Ketentuan Latihan ▸
A. Salin kata demi kata bagian teks tentang puasa, mulai dari "Budaya populer dalam" hingga "pengawetan kuasa.".
B. Teruskan teks tentang puasa setelah kalimat terakhirnya.

Kutipan Sumber ▸
==*==

Puasa
Kebangsaan
Asep Salahudin ; Wakil Rektor IAILM Pesantren Suryalaya,
Tasikmalaya
KOMPAS,
21 Juli 2012
Ramadhan kembali menghampiri kita. Pada bulan
ini biasanya ”kesalehan” menjadi tampak mengalami lonjakan. ”Tuhan” kita
temukan di mana-mana, bahkan televisi menjadi berlomba-lomba mencitrakan
sebagai media religius.
Puasa yang sejatinya menjadi ritus yang juga
diajarkan semua agama dalam sesaat seakan mampu mengendalikan semua syahwat
kebendaan kita. Tiba-tiba Tuhan tampak seolah akrab menjadi bagian integral
dari napas kehidupan dan dinamika sejarah keseharian.
Ramadhan berkah, boleh jadi, ya. Bisa pula
menjadi tidak berarti apa-apa manakala substansi Ramadhan dan spirit puasa
tidak pernah tampak di hari-hari luar Ramadhan. Bahkan, ketika Lebaran tiba pun
semua sudah bermetamorfosis, berubah ke habitat asal yang tidak cukup elok:
tersungkur dalam daulat benda.
Bisa jadi muara semua itu karena sikap
keberagamaan kita sudah tersandera oleh ”budaya populer”. Semuanya menjadi
serba instan, dangkal, dan nyaris hilang sisi penghayatan dan kedalaman dari
pengalaman keberagamaan itu.
Budaya populer dalam kenyatannya tak hanya
menjangkiti cara kita berpakaian, bagaimana kita makan, seperti apa kita
bersikap dalam panggung dramaturgi politik, sosial dan ekonomi. Akan tetapi,
juga menyeruak memasuki wilayah sakral religiositas keberagamaan kita hari ini.
Dalam konsep budaya populer, yang
dinomorsatukan adalah ”pencitraan”, ”pendangkalan”, ”kesan”, dan potret
artifisial lainnya. Pada gilirannya: politik menjadi kehilangan kesantunan dan
akal sehat; hukum surplus diskriminasi dan defisit rasa keadilan; ruang sosial
hanya gaduh oleh perebutan atas nama kebenaran yang dipahami secara eksklusif
dan fanatik. Lalu, ekonomi tidak pernah membersitkan pemerataan dan kesejahteraan,
kecuali sekadar pemihakan kepada kaum pemodal. Selebihnya adalah fantasi
kenaikan pendapatan per kapita yang disusun melalui retorika untuk kepentingan
pengawetan kuasa.

==*==

Daftar Entri ▸
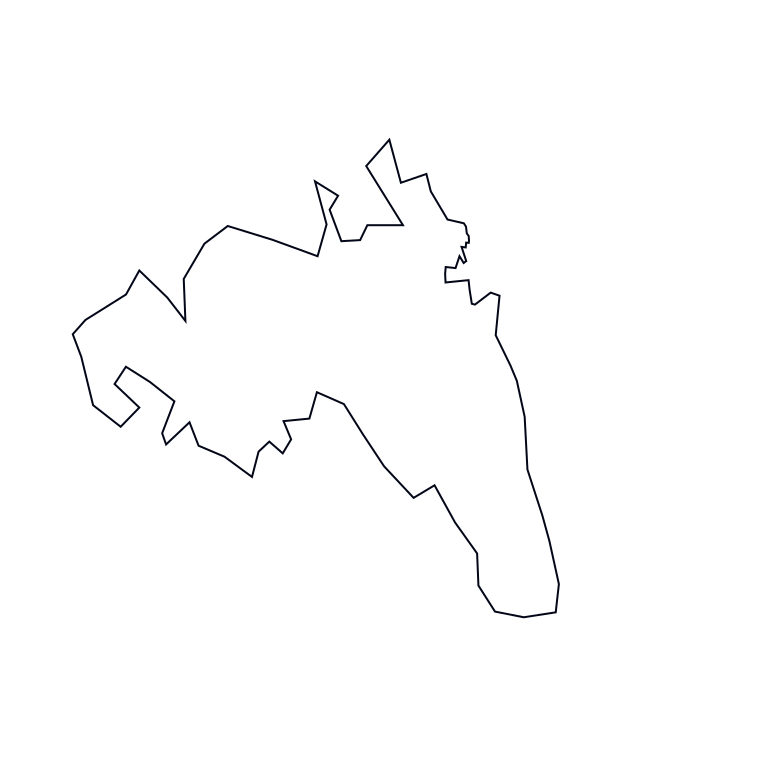 Yukarichirchik, Tashkent, Uzbekistan, rotated 128°
{"feature_id": "79887680B57714411837097", "entity_name": "Yukarichirchik", "entity_type": "district", "adm_level": 2, "iso_a3": "UZB", "parent_name": "Uzbekistan", "parent_adm1": "Tashkent", "projection": "albers", "projection_center": [69.455, 41.216], "detail": "fine", "context": "isolated", "style": "outline", "palette": "ink", "viewbox_px": 768, "rotation_deg": 128, "n_neighbors": 0, "source": "geoboundaries", "source_scale": "gbopen_adm2", "svg_char_len": 1222}
<svg xmlns="http://www.w3.org/2000/svg" viewBox="0 0 768 768"><g transform="rotate(128 384 384)"><path d="M324.2,515.0L339.0,560.6L355.7,604.4L384.0,611.9L424.5,606.5L456.6,579.3L449.3,608.0L445.2,646.7L472.3,642.4L517.3,658.7L536.4,659.9L549.0,639.2L579.8,600.2L579.8,565.2L553.2,562.3L549.9,596.3L529.3,598.0L526.5,569.6L526.7,538.5L559.4,528.5L565.8,518.5L533.9,513.7L546.8,492.1L539.5,465.0L538.5,430.8L514.5,441.2L500.0,438.9L501.0,421.1L484.8,423.1L475.1,440.3L457.2,421.5L431.8,431.8L424.5,403.2L436.6,369.7L448.8,333.3L455.5,290.6L432.7,281.8L449.4,242.7L460.2,206.3L484.7,185.5L495.0,156.4L481.8,130.3L458.2,108.1L434.0,123.0L405.9,157.0L390.1,178.3L363.1,218.3L323.2,253.0L299.7,281.3L291.6,295.7L276.8,326.0L243.3,347.3L246.3,356.2L265.4,361.2L266.7,364.2L257.1,374.5L250.1,381.3L266.1,398.0L259.5,403.7L253.8,407.4L248.6,399.0L236.8,403.2L239.6,395.7L236.5,394.9L228.2,407.3L226.1,403.7L222.0,406.3L220.6,404.1L218.9,405.1L215.3,408.3L214.3,411.5L209.5,416.3L208.2,420.0L215.3,435.2L203.4,465.7L192.4,479.9L215.0,494.6L188.2,530.2L223.2,532.2L247.2,466.8L269.1,494.9L285.3,491.4L297.7,505.5L280.1,534.2L263.9,536.1L266.8,563.1L293.6,527.5L324.2,515.0Z" fill="none" stroke="#020617" stroke-width="2"/></g></svg>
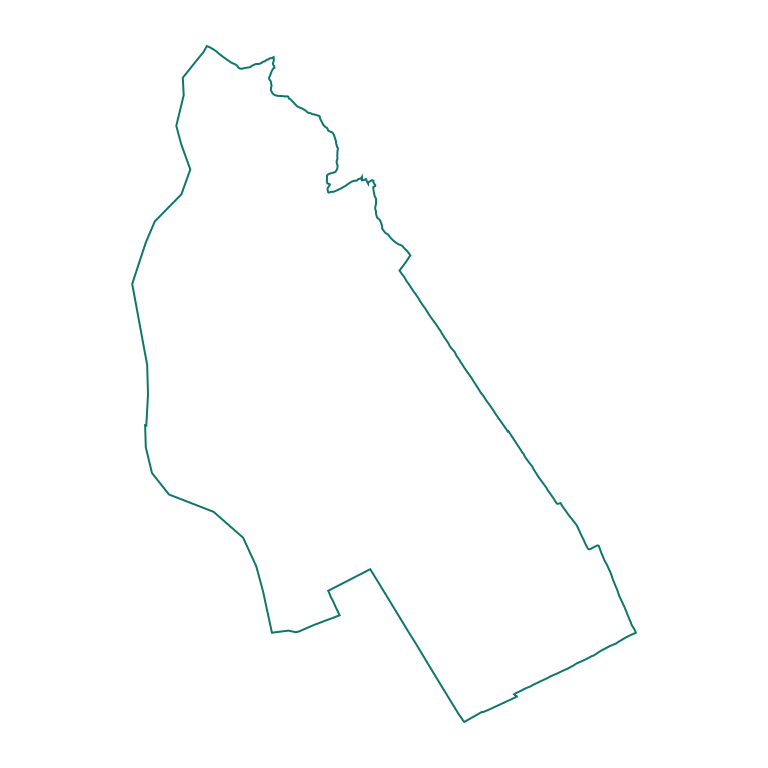 outline of Banesti, Prahova, Romania
{"feature_id": "2599482B67789430920031", "entity_name": "Banesti", "entity_type": "district", "adm_level": 2, "iso_a3": "ROU", "parent_name": "Romania", "parent_adm1": "Prahova", "projection": "albers", "projection_center": [25.79, 45.09], "detail": "fine", "context": "isolated", "style": "outline", "palette": "teal", "viewbox_px": 768, "rotation_deg": 0, "n_neighbors": 0, "source": "geoboundaries", "source_scale": "gbopen_adm2", "svg_char_len": 6002}
<svg xmlns="http://www.w3.org/2000/svg" viewBox="0 0 768 768"><path d="M464.3,721.9L482.0,711.9L482.5,712.2L484.4,711.6L485.9,710.8L486.7,710.6L487.9,710.1L516.8,696.7L516.9,696.4L516.7,696.3L515.2,695.3L514.1,694.3L516.1,693.0L520.6,691.0L522.4,689.9L525.9,688.2L528.6,687.2L530.0,686.6L531.4,685.9L533.0,684.9L539.9,681.6L540.9,681.1L547.4,678.1L550.7,676.3L553.3,675.1L556.8,673.7L562.9,670.7L567.7,668.6L570.0,667.3L573.4,665.6L576.4,663.5L583.6,660.4L590.9,656.7L591.1,656.4L591.7,656.1L593.0,655.8L594.0,655.3L597.4,653.0L600.7,650.9L609.6,646.2L615.8,643.6L616.7,643.0L619.0,641.5L624.3,638.3L627.1,636.8L630.4,635.2L635.8,632.8L635.3,631.3L634.6,629.8L634.0,628.7L632.5,626.4L631.4,624.2L630.4,621.3L629.8,620.3L624.7,607.6L619.3,596.0L618.6,594.3L618.0,592.1L617.3,590.2L616.7,588.6L616.1,587.4L615.1,584.9L612.8,579.2L612.3,578.0L611.6,575.5L609.9,571.1L609.3,570.1L607.5,565.9L606.7,564.3L605.1,561.6L604.5,560.4L601.3,552.8L599.1,546.7L598.8,546.0L598.6,545.8L598.2,545.5L597.8,545.4L597.0,545.6L593.3,547.4L590.5,549.0L590.0,549.2L588.9,549.3L588.3,549.0L587.8,548.4L587.4,547.8L585.7,544.5L584.2,541.3L583.5,539.4L582.7,538.0L581.4,535.4L577.9,527.7L577.0,525.9L576.4,524.9L571.3,518.3L569.3,515.9L562.0,505.7L561.4,504.5L560.5,503.1L558.4,503.7L557.3,503.8L556.9,503.6L556.3,502.9L553.3,498.0L549.2,492.3L547.6,490.0L546.5,487.9L542.2,482.0L540.6,480.0L538.6,477.1L533.2,468.6L533.1,468.2L532.5,466.9L531.8,465.9L529.7,463.3L525.3,457.4L524.5,456.0L524.1,454.9L523.4,453.6L522.5,452.8L522.0,452.2L521.5,451.1L508.3,431.0L507.7,431.5L505.9,428.6L503.7,425.5L495.5,413.9L493.7,410.9L489.0,404.1L486.6,400.9L485.6,399.4L483.7,396.3L481.0,393.0L477.6,387.5L473.1,380.6L471.7,378.2L466.5,370.9L464.8,368.5L462.4,364.7L460.6,362.1L459.8,360.5L458.1,358.0L456.9,356.4L455.8,354.4L454.9,352.3L450.3,346.9L449.7,346.1L448.8,343.9L444.9,338.1L444.2,337.2L443.0,335.1L441.9,333.4L440.8,331.4L439.8,329.9L438.9,328.7L435.8,324.0L431.2,317.8L429.6,315.5L424.9,308.0L423.1,305.7L421.8,303.7L420.2,301.4L418.2,297.9L416.8,295.9L415.8,294.4L413.5,291.4L408.3,283.4L406.4,280.9L404.2,276.9L402.0,274.2L399.5,270.5L405.1,263.2L410.3,255.4L409.9,254.7L407.4,251.3L403.7,247.6L402.7,246.3L401.7,245.6L400.5,245.0L398.5,244.3L397.4,243.7L395.7,242.5L392.5,239.8L391.1,238.4L389.9,237.0L389.4,236.2L388.6,235.2L387.6,234.2L385.9,233.3L385.0,232.4L383.9,231.1L382.6,229.2L382.1,228.3L382.2,226.3L382.0,225.6L380.7,221.9L380.3,220.9L379.6,219.8L378.9,219.1L378.3,218.6L377.5,218.1L377.0,217.3L376.1,214.1L376.0,213.2L376.0,211.3L375.9,210.9L375.3,209.4L375.2,208.7L375.2,207.9L375.4,206.3L375.6,205.7L375.9,204.5L376.0,203.8L376.1,199.1L376.0,198.8L375.8,198.1L374.9,196.7L374.4,195.0L373.8,192.0L373.2,187.6L373.4,186.8L373.5,186.7L375.0,186.3L375.2,186.2L375.3,186.0L375.3,185.8L375.3,185.5L375.2,185.1L374.2,183.7L373.6,182.8L373.4,181.9L373.3,180.6L372.0,180.2L371.5,180.4L370.6,181.1L368.9,181.9L368.3,182.4L368.2,182.6L368.0,183.0L368.0,183.4L367.1,181.9L366.0,179.1L364.0,180.0L362.3,180.3L361.9,180.3L362.1,178.2L362.0,177.0L361.8,177.4L361.2,177.7L360.5,178.5L360.1,178.8L359.6,178.8L358.7,178.8L357.2,180.2L357.1,180.5L356.6,180.7L354.7,180.7L353.6,180.9L351.9,181.6L350.5,182.4L347.3,184.5L345.7,185.8L343.6,186.9L340.4,188.7L334.1,191.6L332.3,191.9L331.3,191.7L329.1,192.6L328.6,192.5L328.2,192.2L328.0,191.7L327.7,190.2L327.5,188.9L327.6,188.6L327.9,187.7L328.3,187.2L329.0,186.2L329.7,185.2L329.8,184.4L329.6,184.1L327.6,183.5L327.3,183.1L327.1,182.7L326.9,181.7L326.9,180.7L327.0,178.2L327.0,176.4L327.0,175.8L327.3,175.1L328.3,174.2L331.8,172.9L332.5,172.9L334.2,172.4L335.1,172.0L335.7,171.6L336.1,170.7L336.6,170.0L337.1,169.1L337.4,167.7L337.6,166.3L337.4,165.0L336.7,163.0L336.6,162.3L336.6,161.7L337.1,159.5L337.5,158.9L337.5,158.4L337.3,156.9L337.3,156.1L337.4,153.6L337.3,153.0L337.5,150.8L337.9,149.1L337.9,148.4L337.6,147.6L337.2,147.2L336.9,146.6L336.8,146.2L336.8,145.2L336.2,144.0L336.1,143.5L336.0,142.7L336.1,141.6L336.0,141.2L335.4,139.6L334.2,135.6L333.8,134.7L333.0,133.3L332.5,132.6L331.5,132.1L329.9,131.5L328.6,130.8L328.1,130.3L327.7,129.6L327.6,128.7L327.4,128.3L326.8,127.8L325.7,127.2L324.9,126.6L323.0,124.5L321.1,120.5L320.6,119.7L320.2,118.7L319.7,116.4L319.5,116.2L318.8,115.8L314.0,114.4L312.8,114.2L311.8,113.9L310.6,113.2L308.8,113.0L307.3,112.2L305.9,110.8L303.5,109.3L301.9,108.4L300.4,107.9L297.7,106.6L297.1,106.2L296.5,105.7L290.7,99.5L290.5,99.3L289.1,98.7L288.6,97.6L288.3,96.7L287.7,96.6L286.9,96.3L286.3,96.3L284.7,96.4L282.7,96.1L278.4,95.9L275.8,95.5L274.9,95.2L273.9,94.5L273.3,94.1L272.6,93.4L272.0,92.4L271.0,90.3L270.9,88.7L271.0,88.0L271.1,87.3L271.6,85.9L271.6,85.6L271.5,85.0L271.2,84.4L271.1,82.7L270.9,81.8L270.5,80.9L270.2,80.4L269.5,79.7L269.2,79.2L269.1,77.9L269.2,77.5L269.4,76.9L269.9,76.0L271.8,71.0L272.7,69.5L273.1,68.6L273.8,68.0L274.4,67.9L274.2,66.4L274.0,65.8L273.2,64.7L272.9,63.9L272.9,63.3L273.1,62.7L273.6,61.3L273.7,60.9L273.8,59.7L273.8,58.3L273.6,57.1L273.0,57.4L272.4,57.9L271.9,58.1L270.9,58.1L269.8,58.4L269.0,58.8L268.3,59.4L267.8,59.6L267.2,59.6L266.7,59.8L266.1,60.3L265.4,60.7L264.7,61.3L263.9,61.6L263.1,61.7L262.2,62.2L261.2,63.2L260.6,63.4L259.5,63.7L259.2,63.9L257.9,64.0L256.4,63.9L255.0,64.3L252.9,65.4L251.9,65.8L250.8,66.5L250.3,67.2L245.0,67.9L241.6,68.8L239.8,68.5L238.9,68.0L237.8,66.9L237.5,66.2L236.1,64.9L234.3,63.9L232.5,63.2L230.5,62.2L230.1,61.8L223.4,57.1L218.4,53.2L216.8,51.7L215.5,50.8L212.8,49.0L210.8,47.9L210.0,47.4L206.8,46.1L203.4,52.3L200.1,56.1L182.8,77.7L183.7,95.2L176.3,125.8L181.1,143.9L190.3,169.5L181.4,194.3L154.8,221.4L145.9,242.2L132.2,283.9L147.2,365.2L148.0,394.7L146.3,425.6L145.1,425.2L145.8,447.3L152.0,473.1L169.0,494.5L213.7,511.9L243.1,537.7L256.3,566.4L263.2,592.1L271.9,632.7L288.6,630.6L295.4,632.2L298.4,631.7L314.1,624.9L339.6,615.3L335.2,606.0L334.1,603.5L332.7,600.4L330.9,597.2L329.4,593.4L328.2,590.8L370.2,569.2L378.6,582.8L408.7,632.2L416.4,644.5L430.0,667.2L451.1,701.8L458.4,713.7L463.8,721.5L464.3,721.9Z" fill="none" stroke="#0f766e" stroke-width="2"/></svg>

==*==

Jawaban Tertulis ▸
A.
Budaya populer dalam kenyatannya tak hanya
menjangkiti cara kita berpakaian, bagaimana kita makan, seperti apa kita
bersikap dalam panggung dramaturgi politik, sosial dan ekonomi. Akan tetapi,
juga menyeruak memasuki wilayah sakral religiositas keberagamaan kita hari ini.
Dalam konsep budaya populer, yang
dinomorsatukan adalah ”pencitraan”, ”pendangkalan”, ”kesan”, dan potret
artifisial lainnya. Pada gilirannya: politik menjadi kehilangan kesantunan dan
akal sehat; hukum surplus diskriminasi dan defisit rasa keadilan; ruang sosial
hanya gaduh oleh perebutan atas nama kebenaran yang dipahami secara eksklusif
dan fanatik. Lalu, ekonomi tidak pernah membersitkan pemerataan dan kesejahteraan,
kecuali sekadar pemihakan kepada kaum pemodal. Selebihnya adalah fantasi
kenaikan pendapatan per kapita yang disusun melalui retorika untuk kepentingan
pengawetan kuasa.

B.
Domain Religiositas
Hal yang tidak jauh berbeda budaya populer
ketika menyergap domain religiositas. Maka, misalnya, menjadi mudah dipahami
kalau animo haji tidak pernah sebanding lurus dengan terciptanya masyarakat
yang naik tarap hidupnya. Menjamurnya rumah ibadah tidak kemudian otomatis
membuka cakrawala tersemainya sikap inklusif dan toleran bagi pemeluk agama.
Puasa yang telah sekian tahun kita lakukan
tidak menjadi garansi bagi terwujudnya ruang publik yang bebas dari sikap tamak
dan rakus. Bahkan, kitab suci yang notabene diturunkan di bulan Ramadhan pun
tidak luput dari korupsi.
Ayat-ayat Tuhan bukan hanya diperjualbelikan
makna dan tafsirnya, bahkan fisiknya pun dirampok untuk kepentingan kekuasaan
jangka pendek. Nyaris, korupsi itu—kalau demikian adanya—telah mencapai
jantungnya.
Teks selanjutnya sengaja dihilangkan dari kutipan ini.